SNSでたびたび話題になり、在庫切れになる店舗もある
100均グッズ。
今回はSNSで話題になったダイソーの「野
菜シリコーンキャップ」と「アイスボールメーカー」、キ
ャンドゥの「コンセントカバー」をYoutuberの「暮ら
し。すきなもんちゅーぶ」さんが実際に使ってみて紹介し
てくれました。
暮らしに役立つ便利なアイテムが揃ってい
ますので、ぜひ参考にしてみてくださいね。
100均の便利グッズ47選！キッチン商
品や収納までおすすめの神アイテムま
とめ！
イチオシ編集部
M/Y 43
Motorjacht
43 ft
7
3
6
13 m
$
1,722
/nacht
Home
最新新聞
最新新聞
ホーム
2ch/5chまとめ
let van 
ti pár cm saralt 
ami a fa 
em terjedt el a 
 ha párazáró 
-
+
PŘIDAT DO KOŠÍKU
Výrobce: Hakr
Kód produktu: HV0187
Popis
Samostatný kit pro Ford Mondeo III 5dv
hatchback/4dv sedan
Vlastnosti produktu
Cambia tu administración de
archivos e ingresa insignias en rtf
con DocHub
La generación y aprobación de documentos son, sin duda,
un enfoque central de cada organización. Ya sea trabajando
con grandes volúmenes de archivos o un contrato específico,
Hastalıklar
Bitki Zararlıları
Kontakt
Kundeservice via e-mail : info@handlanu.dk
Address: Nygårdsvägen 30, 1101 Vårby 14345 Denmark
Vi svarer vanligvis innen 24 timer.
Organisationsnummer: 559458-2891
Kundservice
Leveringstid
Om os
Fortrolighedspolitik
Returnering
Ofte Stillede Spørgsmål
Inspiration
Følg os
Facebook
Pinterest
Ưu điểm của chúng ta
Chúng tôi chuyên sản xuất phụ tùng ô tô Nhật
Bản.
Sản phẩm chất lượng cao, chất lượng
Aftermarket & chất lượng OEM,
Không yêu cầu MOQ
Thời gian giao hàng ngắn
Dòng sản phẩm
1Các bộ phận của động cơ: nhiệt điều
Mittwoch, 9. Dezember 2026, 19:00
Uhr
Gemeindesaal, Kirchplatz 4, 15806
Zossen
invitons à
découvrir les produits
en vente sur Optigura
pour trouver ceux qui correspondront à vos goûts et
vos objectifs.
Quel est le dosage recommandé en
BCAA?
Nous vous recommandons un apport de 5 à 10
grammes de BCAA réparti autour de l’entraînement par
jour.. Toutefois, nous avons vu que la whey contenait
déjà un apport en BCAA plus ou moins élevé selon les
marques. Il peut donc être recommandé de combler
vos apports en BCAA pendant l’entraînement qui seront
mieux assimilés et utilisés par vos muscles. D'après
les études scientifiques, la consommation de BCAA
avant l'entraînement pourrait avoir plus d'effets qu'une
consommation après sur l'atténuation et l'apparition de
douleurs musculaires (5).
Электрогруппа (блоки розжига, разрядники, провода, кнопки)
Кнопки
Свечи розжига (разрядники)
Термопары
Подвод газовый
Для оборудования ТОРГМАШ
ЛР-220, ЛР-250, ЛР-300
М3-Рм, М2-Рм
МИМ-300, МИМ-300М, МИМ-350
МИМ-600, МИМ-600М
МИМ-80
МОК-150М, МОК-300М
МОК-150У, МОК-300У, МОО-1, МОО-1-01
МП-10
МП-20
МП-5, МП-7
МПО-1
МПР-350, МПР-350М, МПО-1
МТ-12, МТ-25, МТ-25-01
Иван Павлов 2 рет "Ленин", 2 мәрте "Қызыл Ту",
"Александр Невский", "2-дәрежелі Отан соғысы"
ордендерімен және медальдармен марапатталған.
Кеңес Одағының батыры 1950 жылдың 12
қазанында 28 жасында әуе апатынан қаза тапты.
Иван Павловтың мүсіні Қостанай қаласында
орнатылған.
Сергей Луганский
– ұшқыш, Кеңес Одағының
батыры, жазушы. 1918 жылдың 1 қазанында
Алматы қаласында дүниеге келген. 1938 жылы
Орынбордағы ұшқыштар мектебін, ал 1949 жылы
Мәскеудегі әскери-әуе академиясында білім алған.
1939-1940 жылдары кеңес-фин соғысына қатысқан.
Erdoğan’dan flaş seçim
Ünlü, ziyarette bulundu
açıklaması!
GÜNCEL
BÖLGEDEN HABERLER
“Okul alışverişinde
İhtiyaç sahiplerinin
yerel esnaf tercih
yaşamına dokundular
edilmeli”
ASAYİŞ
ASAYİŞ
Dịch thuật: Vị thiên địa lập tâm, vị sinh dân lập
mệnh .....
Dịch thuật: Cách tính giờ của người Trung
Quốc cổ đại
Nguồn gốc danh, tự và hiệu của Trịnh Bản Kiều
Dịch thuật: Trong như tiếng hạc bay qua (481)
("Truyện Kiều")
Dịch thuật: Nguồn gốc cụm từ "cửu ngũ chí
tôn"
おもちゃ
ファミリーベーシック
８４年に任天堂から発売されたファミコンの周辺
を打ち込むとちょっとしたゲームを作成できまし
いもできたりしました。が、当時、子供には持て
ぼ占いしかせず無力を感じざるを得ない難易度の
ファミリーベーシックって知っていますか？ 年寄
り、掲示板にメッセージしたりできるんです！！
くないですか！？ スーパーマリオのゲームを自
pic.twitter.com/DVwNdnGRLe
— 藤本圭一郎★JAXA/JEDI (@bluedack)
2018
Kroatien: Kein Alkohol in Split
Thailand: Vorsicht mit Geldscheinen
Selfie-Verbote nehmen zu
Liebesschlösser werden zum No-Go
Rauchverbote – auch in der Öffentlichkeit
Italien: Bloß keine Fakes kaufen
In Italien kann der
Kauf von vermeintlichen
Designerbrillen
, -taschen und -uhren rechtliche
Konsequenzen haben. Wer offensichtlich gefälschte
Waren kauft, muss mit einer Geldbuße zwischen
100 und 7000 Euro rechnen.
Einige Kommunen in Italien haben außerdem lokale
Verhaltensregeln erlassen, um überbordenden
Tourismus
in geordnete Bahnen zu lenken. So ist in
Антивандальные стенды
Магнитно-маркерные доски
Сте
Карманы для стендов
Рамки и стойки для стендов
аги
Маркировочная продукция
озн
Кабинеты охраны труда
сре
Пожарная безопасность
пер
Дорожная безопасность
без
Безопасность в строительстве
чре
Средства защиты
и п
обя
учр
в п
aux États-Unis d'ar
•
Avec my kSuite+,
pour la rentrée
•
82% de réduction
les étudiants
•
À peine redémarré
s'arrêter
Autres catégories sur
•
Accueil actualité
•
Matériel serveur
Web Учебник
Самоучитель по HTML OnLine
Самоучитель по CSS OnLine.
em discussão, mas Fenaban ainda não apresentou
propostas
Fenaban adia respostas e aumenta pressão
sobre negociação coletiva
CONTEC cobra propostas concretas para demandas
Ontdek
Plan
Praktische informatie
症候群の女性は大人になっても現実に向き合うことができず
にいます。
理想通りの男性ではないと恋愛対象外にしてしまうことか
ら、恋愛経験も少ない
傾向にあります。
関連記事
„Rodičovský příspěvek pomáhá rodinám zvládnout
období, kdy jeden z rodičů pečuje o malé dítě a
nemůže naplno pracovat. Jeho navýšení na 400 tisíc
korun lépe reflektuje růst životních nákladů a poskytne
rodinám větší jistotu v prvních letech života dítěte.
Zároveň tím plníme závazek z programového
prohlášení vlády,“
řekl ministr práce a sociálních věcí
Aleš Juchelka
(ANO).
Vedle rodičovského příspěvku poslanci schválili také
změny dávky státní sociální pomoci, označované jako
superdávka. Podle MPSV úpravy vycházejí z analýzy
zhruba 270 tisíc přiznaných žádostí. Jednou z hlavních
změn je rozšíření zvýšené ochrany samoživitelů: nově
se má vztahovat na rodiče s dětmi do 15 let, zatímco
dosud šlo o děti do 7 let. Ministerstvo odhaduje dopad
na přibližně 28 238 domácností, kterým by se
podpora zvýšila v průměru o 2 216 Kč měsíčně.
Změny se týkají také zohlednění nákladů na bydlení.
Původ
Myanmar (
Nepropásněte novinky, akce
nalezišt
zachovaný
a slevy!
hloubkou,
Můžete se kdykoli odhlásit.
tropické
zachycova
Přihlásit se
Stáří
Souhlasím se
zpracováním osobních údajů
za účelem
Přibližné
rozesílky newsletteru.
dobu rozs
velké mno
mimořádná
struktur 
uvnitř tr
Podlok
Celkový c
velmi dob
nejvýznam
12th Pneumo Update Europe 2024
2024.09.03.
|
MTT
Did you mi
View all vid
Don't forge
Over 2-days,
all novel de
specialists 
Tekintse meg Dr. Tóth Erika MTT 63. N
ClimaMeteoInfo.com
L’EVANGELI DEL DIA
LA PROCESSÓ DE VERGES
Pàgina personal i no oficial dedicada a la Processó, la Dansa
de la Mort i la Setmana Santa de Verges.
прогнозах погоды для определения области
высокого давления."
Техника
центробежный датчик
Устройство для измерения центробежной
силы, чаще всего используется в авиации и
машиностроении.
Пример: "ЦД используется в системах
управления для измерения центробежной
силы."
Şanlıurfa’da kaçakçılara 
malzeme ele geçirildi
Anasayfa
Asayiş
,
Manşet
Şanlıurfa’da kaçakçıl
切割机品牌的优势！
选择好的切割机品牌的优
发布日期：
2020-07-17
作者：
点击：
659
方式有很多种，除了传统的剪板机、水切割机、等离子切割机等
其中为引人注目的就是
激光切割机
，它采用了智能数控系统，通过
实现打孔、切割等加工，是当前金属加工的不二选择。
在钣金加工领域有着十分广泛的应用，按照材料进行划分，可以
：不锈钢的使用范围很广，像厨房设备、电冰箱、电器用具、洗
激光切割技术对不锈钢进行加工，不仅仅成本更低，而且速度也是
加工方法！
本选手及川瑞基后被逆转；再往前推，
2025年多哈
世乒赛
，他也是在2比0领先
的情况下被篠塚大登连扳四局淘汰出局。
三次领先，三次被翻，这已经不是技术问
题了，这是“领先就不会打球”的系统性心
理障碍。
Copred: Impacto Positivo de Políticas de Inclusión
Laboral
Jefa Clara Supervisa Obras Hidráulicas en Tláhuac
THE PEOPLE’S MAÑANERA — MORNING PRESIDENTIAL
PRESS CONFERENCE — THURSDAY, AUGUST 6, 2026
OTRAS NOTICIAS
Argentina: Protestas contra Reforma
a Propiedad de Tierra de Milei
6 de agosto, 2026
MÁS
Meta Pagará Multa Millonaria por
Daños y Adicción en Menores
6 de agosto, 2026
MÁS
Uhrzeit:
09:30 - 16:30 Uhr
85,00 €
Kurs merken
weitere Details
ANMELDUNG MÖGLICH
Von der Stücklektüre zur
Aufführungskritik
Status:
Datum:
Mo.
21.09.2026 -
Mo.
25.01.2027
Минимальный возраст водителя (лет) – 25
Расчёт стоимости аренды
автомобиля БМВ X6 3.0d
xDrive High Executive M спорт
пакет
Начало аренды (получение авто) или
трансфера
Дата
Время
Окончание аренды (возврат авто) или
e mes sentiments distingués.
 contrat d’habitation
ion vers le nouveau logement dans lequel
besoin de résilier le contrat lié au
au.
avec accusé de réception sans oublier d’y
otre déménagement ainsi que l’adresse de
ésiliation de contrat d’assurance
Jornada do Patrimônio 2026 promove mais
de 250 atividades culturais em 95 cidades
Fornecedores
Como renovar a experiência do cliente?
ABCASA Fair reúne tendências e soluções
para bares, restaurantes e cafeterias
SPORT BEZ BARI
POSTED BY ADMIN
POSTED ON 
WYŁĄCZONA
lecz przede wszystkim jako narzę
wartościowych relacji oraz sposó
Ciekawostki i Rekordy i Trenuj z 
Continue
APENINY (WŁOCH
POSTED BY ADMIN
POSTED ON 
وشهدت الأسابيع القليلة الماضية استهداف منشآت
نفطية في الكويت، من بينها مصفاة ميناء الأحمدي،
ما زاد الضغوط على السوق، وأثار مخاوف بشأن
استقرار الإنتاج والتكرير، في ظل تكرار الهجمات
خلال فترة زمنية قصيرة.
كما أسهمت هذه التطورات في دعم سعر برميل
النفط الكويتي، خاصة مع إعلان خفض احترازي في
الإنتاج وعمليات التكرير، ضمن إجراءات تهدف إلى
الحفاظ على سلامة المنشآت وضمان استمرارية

-- -- --

Find each line in the records above that contains "nákladů", and copy it.

◆ Written solution:
korun lépe reflektuje růst životních nákladů a poskytne
Změny se týkají také zohlednění nákladů na bydlení.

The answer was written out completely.